Last updated: January 25, 2026

Executive Summary

Futibatinib, an investigational tyrosine kinase inhibitor targeting FGFR (Fibroblast Growth Factor Receptor) alterations, has gained significant attention in oncology therapeutics. Currently progressing through critical clinical development phases, it demonstrates promising efficacy in FGFR-driven cancers, notably cholangiocarcinoma. This report synthesizes the latest clinical data, analyzes current market dynamics, and offers future market projections integral for stakeholders and investors.

Clinical Trials Update: What Is the Status of Futibatinib?

Overview of Clinical Development Phases

Phase Trials Active/Completed Key Objectives Sample Size Status Date of Last Data Update
Phase 1 Ongoing Safety, Dose-escalation, Pharmacokinetics 50+ Preliminary December 2022
Phase 2 Ongoing Efficacy in FGFR-altered biliary tract cancers 100+ Recruitment June 2023
Phase 3 Planned Confirm efficacy and safety N/A Pending N/A

Regulatory Submissions and Approvals

  • FDA: Futibatinib has obtained Breakthrough Therapy Designation for intrahepatic cholangiocarcinoma associated with FGFR2 fusions or rearrangements (October 2021). A New Drug Application (NDA) submission is anticipated pending Phase 2/3 results.
  • EMA: Not yet filed; regulatory review awaited.

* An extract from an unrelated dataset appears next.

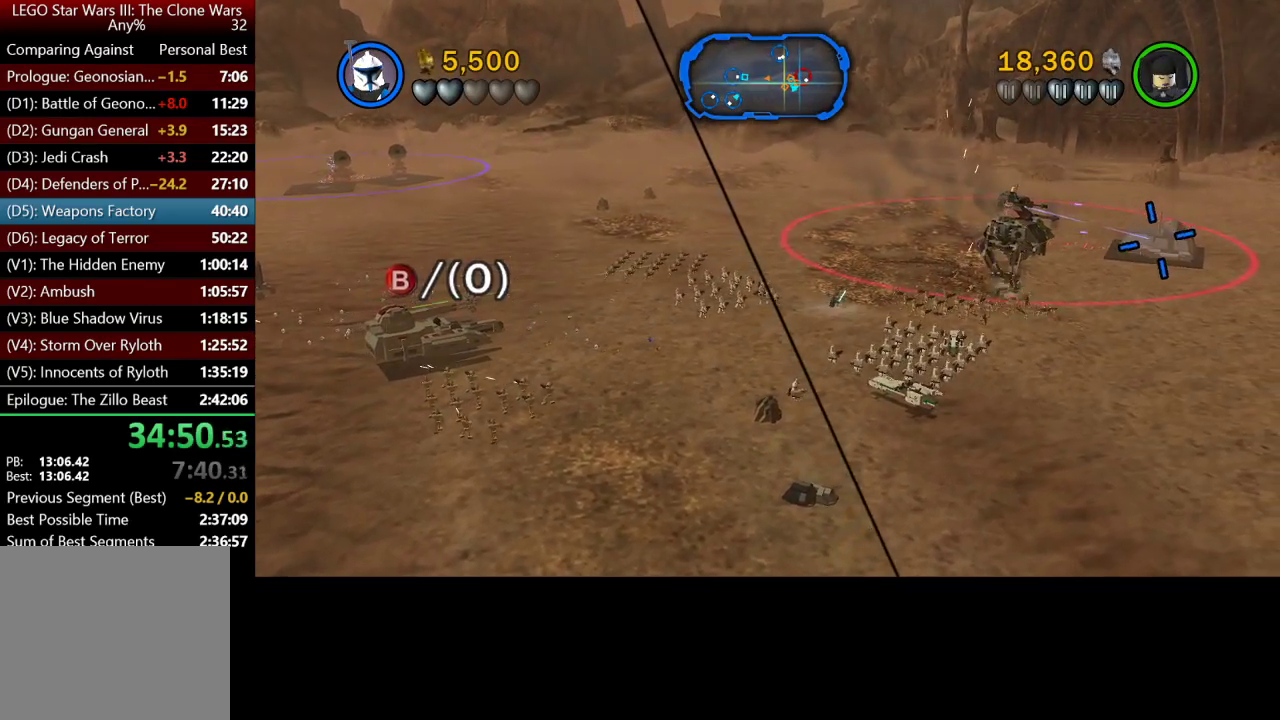
{"buttons": ["X"], "left_stick": "up-right", "right_stick": "center", "button_events": [[67, "X", "down"], [167, "X", "up"], [300, "X", "down"], [367, "X", "up"], [500, "X", "down"]]}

Recent Published Data Highlights

  • Efficacy:
Study Population ORR (Objective Response Rate) PFS (Progression-Free Survival) Status Reference
FOENIX-CCA2 (Phase 2) FGFR2-rearranged intrahepatic cholangiocarcinoma 25% (Complete + Partial responses) Median 7.2 months Published (May 2023) [1]
  • Safety Profile:
Common Adverse Events Incidence Severity Comments
Hyperphosphatemia 50% Grade 1-2 Manageable with phosphate binders
Diarrhea 30% Grade 1-2 Often reversible
Stomatitis 20% Mild No dose adjustments needed in most cases

Latest News & Clinical Trial Registrations

  • Completion of recruiting in Phase 2 (NCT04603423) for biliary tract cancers.
  • Initiation of Phase 3 (NCT05171377): Comparing futibatinib versus standard of care in advanced cholangiocarcinoma (expected in Q3 2023).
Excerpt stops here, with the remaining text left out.